No entanto, mesmo no sistema previsto pelo revogado Código de Menores, no qual estavam expressamente elencadas hipóteses de delegação do pátrio poder e de adoção simples, a intervenção judicial homologatória era imprescindível, com prévia audiência do Ministério Público (art. 22, II), constando do art. 28 que “a adoção simples dependerá de autorização judicial, devendo o interessado indicar, no requerimento, os apelidos de família que usará o adotado, os quais, se deferido o pedido, constarão do alvará e da escritura, para averbação no registro de nascimento do menor” (destacado).

A reserva jurisdicional em matéria de adoção está prevista na Convenção das Nações Unidas sobre os Direitos da Criança, em vigor no Brasil por força do Decreto nº 99.710, de 21/11/1990, que prescreve em seu art. 21: “Os Estados Partes que reconhecem ou permitem o sistema de adoção atentarão para o fato de que a consideração primordial seja o interesse maior da criança. Dessa forma, atentarão para que: a) a adoção da criança seja autorizada apenas pelas autoridades competentes, as quais determinarão, consoante as leis e os procedimentos cabíveis e com base em todas as informações pertinentes e fidedignas, que a adoção é admissível em vista da situação jurídica da criança com relação a seus pais, parentes e representantes legais e que, caso solicitado, as pessoas interessadas tenham dado, com conhecimento de causa, seu consentimento à adoção, com base no assessoramento que possa ser necessário” (destaques acrescidos).

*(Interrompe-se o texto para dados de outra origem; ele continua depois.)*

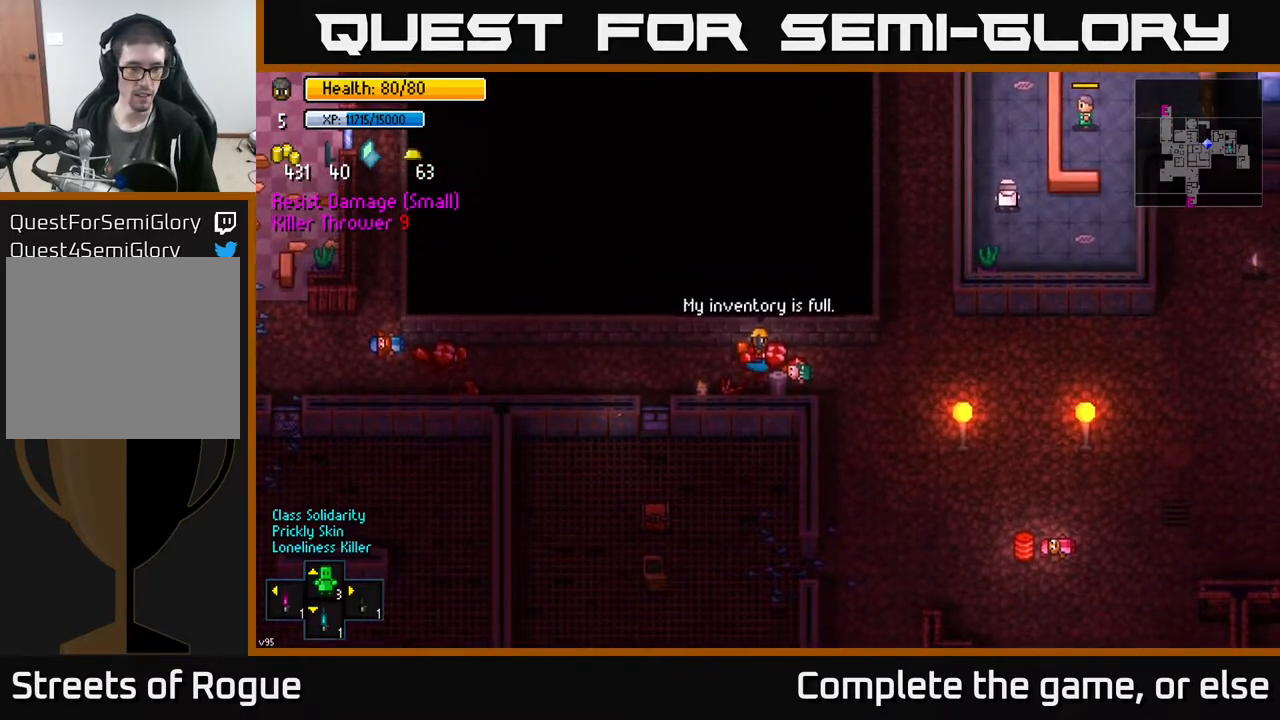
{"buttons": [], "left_stick": "center", "right_stick": "center", "events": [[67, "X", "down"], [150, "X", "up"]]}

A Convenção Americana sobre Direitos Humanos, promulgada pelo Decreto nº 678, de 6/11/1992, ao regular o direito ao nome, no art. 18, dispõe que “Toda pessoa tem direito a um prenome e aos nomes de seus pais ou ao de um destes. A lei deve regular a forma de assegurar a todos esse direito, mediante nomes fictícios, se for necessário” (destacado). O regramento por meio de lei decorre da necessidade de que assuntos sensíveis como esse gozem da legitimidade democrática conferida por discussões e deliberações do Poder Legislativo. Nessa linha, o texto constitucional brasileiro foi claro ao fixar a competência privativa da União para legislar sobre direito civil (art. 22, I, da Constituição Federal).

Constam disposições normativas sobre o procedimento de reconhecimento de filhos no Código Civil (art. 1.607 e seguintes) e na Lei nº 8.560/92, esta prevendo a atuação do oficial de registro civil unicamente na comunicação necessária à averiguação oficiosa pelo Ministério Público (art. 2º). O legislador silencia quanto a efeitos jurídicos imediatos do ato de reconhecimento voluntário de paternidade socioafetiva de criança ou adolescente, o que impõe a propositura de ação para que o vínculo seja judicialmente provado e declarado, com atuação obrigatória do Ministério Público (art. 127, caput, da Constituição Federal e art. 698 do Código de Processo Civil), para que, a partir disso, incida a regra de isonomia do art. 227, § 6º, da Constituição Federal, assim redigido: “Os filhos, havidos ou não da relação do casamento, ou por adoção, terão os mesmos direitos e qualificações, proibidas quaisquer designações discriminatórias relativas à filiação.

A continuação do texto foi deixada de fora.